Co-pyrolytic kinetic and interaction mechanisms and products of pineapple rind and low density polyethylene

The complementariness of biomass residues and plastic waste may be leveraged into fuels and other chemicals via co-pyrolysis in order to decrease our dependence on fossil fuels and increase the circularity of waste streams. The co-pyrolysis of pineapple rind (PR) and low density polyethylene (LDPE) was conducted to characterize its kinetic and interaction mechanisms and products. The co-pyrolysis was best elucidated by three stages where synergistic (facilitative) and antagonistic (inhibitory) effects dominated at below and above 495 ℃, respectively. The activation energy requirement was lower for the co-pyrolysis than the individual PR or LDPE. The lowest co-pyrolysis activation energy (129.17 kJ/mol) occurred with the addition of 50% LDPE. F1, F1, F2, and R2 mechanisms best described the co-pyrolytic kinetics of the blend sample with 50% LDPE at four temperatures.
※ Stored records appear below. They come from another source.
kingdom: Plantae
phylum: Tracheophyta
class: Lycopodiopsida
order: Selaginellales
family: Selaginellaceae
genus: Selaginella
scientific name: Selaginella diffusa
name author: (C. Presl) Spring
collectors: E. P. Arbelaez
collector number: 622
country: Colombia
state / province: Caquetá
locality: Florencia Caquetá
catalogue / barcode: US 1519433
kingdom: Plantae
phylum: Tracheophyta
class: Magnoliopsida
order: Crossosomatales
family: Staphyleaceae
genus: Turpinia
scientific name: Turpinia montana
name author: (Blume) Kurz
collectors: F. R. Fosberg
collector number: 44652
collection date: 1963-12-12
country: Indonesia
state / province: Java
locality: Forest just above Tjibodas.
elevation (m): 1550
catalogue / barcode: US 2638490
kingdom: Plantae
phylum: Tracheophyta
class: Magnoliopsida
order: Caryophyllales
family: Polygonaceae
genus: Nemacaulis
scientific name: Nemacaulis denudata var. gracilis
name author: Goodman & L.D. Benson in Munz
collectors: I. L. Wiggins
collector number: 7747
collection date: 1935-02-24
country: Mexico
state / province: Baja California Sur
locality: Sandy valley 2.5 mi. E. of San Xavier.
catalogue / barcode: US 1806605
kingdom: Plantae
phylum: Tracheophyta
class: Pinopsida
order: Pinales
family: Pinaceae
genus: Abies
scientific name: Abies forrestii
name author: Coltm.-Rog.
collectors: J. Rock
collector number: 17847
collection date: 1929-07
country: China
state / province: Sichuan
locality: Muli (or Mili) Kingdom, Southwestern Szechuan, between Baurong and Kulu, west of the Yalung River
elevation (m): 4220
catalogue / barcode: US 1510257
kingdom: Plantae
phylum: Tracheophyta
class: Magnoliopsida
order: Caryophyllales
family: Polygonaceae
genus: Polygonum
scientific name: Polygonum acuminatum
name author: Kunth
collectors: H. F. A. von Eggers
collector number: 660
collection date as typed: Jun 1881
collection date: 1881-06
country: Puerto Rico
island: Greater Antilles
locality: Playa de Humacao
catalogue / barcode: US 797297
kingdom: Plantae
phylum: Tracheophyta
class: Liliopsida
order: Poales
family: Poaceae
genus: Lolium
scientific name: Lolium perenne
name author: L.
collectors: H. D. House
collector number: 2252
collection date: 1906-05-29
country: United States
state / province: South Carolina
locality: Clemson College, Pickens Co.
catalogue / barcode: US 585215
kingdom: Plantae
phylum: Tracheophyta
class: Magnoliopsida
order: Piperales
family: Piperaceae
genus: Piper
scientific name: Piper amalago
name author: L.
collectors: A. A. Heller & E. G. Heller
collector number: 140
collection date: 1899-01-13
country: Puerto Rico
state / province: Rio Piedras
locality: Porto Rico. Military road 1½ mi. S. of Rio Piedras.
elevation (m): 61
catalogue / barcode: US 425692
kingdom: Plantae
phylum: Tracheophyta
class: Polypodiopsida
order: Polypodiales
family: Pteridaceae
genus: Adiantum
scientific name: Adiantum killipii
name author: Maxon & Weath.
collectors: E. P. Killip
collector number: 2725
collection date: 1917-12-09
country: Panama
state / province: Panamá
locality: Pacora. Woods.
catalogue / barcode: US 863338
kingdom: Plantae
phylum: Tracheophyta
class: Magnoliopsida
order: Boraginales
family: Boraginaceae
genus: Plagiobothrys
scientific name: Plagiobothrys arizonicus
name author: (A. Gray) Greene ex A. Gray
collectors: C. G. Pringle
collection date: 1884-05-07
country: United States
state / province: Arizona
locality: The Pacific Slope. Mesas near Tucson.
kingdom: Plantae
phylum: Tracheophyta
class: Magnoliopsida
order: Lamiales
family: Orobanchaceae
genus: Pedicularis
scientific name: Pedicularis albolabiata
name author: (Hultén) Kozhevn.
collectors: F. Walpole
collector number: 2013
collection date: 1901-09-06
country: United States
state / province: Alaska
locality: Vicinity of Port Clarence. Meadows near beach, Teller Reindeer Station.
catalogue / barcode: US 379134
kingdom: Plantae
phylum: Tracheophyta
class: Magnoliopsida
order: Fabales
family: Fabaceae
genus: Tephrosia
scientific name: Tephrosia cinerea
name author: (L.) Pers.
The co-pyrolysis inhibited the production of CO2 and promoted the formation of CH4. The production of acids, aldehydes, and ketones fell significantly during the co-pyrolysis. The variation of these compounds improved the quality of pyrolytic oils. The multi-objective optimization based on the best-fit artificial neural network pointed to the range of 550–800 ℃ and 10 ℃/min for the co-pyrolysis of 50% LDPE and 50% PR as the optimal operational conditions. This study provided new and actionable insights into the optimization of the co-pyrolysis of fruit residues and plastic polymers.